Adipöse Patientinnen mit Thrombophlebitis stellen eine beachtenswerte Hochrisikogruppe dar.
Weitere Risikofaktoren für eine tiefe Venenthrombose sind ein mütterliches Alter über 35 Jahre,
Mehrlingsschwangerschaften,
Präeklampsie, Traumata, Notsectio sowie hoher Blutverlust unter der Geburt.
Therapeutische Maßnahmen
zur chronisch venösen Insuffizienz mit hoher Evidenz gibt es nicht. Die wichtigste Behandlung besteht darin, von außen das Bindegewebe durch Kompressionsstrümpfe zu stabilisieren. Daneben werden Mobilisation und in Intervallen das Hochlagern der Beine empfohlen. Medikamentöse und physikalische Therapien zur Linderung von Beschwerden in der Schwangerschaft mit geringer Evidenz sind Venenpräparate mit Rutin als Inhaltsstoff wie z. B. Venoroton 300 Kapseln, Reflexzonenmassage und Kneippanwendungen in Form von „Wechselduschen“ (thermische Konditionierung). Eine lokale Anwendung von Salben aus Pflanzenextrakten, unter anderem Rosskastanie (z. B. Riviera Rosskastaniensalbe) kann ergänzend sinnvoll sein.
Wichtig sind
Aufklärung und Prävention.
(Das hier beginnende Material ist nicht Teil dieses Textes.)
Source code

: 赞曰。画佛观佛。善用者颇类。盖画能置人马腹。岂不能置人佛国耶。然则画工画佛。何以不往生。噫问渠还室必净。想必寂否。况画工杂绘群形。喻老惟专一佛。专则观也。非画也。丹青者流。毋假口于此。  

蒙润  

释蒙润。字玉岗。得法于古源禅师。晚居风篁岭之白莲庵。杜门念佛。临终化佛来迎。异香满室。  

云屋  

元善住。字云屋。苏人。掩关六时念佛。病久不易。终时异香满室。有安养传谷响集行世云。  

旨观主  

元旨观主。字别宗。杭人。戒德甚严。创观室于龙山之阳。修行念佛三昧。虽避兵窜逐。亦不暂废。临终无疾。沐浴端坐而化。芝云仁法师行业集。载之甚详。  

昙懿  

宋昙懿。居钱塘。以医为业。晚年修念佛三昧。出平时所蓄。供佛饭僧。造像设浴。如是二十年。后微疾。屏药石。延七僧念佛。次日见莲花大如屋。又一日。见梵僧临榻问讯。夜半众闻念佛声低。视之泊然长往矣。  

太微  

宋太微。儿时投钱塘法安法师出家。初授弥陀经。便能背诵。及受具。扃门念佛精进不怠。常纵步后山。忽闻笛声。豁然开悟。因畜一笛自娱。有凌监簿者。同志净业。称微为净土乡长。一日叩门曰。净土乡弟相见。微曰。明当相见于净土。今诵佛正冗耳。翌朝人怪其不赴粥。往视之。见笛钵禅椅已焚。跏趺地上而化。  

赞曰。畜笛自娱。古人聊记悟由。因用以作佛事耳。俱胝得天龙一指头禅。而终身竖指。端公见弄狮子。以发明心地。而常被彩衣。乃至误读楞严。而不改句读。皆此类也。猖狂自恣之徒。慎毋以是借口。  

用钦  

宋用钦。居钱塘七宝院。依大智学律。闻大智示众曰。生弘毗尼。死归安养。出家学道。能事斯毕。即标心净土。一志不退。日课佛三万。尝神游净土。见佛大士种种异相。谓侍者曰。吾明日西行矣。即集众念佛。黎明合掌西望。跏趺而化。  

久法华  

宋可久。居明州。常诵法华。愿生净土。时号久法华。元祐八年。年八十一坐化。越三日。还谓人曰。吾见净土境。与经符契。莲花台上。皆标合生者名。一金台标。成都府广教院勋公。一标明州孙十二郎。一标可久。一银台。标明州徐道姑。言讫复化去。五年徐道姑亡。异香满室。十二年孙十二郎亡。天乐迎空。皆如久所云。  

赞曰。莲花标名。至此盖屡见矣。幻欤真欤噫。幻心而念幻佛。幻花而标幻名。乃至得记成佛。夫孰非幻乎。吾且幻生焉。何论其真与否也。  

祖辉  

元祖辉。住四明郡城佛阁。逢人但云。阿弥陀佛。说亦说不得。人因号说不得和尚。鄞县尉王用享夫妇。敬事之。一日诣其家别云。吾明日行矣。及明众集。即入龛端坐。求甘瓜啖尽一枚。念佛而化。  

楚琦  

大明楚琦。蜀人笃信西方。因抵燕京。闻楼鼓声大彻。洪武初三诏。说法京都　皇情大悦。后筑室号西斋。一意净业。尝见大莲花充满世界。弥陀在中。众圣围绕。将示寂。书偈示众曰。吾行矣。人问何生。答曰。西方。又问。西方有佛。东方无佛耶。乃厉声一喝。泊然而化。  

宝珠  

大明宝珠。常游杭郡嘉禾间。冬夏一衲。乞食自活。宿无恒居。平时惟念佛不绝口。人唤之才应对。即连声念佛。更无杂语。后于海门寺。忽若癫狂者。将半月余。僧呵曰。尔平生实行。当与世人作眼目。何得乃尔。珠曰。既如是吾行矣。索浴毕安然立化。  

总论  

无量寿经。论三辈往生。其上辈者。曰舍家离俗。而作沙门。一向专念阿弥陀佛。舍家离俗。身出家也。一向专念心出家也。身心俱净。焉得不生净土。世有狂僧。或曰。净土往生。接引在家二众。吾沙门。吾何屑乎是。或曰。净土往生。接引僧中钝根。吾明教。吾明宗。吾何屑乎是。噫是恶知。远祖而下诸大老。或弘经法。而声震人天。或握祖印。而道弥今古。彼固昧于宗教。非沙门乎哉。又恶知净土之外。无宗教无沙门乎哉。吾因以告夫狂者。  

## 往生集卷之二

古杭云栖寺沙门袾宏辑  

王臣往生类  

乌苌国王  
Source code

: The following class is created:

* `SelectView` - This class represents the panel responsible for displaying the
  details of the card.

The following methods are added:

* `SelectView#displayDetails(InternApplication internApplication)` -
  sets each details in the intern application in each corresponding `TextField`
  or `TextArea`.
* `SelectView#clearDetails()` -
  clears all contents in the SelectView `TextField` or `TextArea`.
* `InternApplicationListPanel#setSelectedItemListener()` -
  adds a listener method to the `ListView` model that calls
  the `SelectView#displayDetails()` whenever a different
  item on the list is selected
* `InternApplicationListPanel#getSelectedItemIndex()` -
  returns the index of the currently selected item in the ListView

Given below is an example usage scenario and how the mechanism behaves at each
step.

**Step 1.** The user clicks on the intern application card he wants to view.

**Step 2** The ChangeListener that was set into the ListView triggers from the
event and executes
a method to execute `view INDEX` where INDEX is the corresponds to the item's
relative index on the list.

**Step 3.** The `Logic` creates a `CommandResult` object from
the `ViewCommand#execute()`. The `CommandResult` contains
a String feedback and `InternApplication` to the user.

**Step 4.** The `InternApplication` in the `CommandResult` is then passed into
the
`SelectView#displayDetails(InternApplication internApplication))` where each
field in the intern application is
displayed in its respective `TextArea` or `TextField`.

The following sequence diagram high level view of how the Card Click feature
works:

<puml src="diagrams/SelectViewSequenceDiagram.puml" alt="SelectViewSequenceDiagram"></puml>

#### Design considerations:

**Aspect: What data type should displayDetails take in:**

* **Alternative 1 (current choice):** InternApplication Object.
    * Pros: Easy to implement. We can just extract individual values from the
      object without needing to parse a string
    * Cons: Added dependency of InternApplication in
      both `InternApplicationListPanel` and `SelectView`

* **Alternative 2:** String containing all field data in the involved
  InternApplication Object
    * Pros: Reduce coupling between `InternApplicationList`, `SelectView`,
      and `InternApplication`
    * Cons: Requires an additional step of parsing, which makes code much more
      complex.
Sitzende Tätigkeiten sind spätestens nach 1 Stunde für 5–10 Minuten zu unterbrechen (Mobilisationspause). In der Physiotherapie sind Aquajogging und Radfahren im Liegen indiziert. Prophylaktisch sind Nikotin, Alkohol, heiße Bäder, lange Sonneneinstrahlung, Massagen der Beine sowie lange Reisen zu meiden. Bürstenmassagen an den Beinen fördern die Entwicklung von sogenannten „Besenreisern“. Es existieren im Hochrisikobereich Empfehlungen für eine Prophylaxe mit niedermolekularem Heparin (Exoxaparin) in einer Dosierung von 1–1,5 mg/kg Körpergewicht zweimal täglich; Zielparameter ist eine Anti-Faktor Xa-Aktivität von 0,5 4 Stunden nach Injektion. Bei ausgeprägter Varicosis vulvae (Labien/Vagina betroffen) kann im Einzelfall ein Kaiserschnitt erwogen werden. Allerdings ist im Wochenbett die Thrombosegefahr nochmals deutlich um das 5- bis 10-fache erhöht.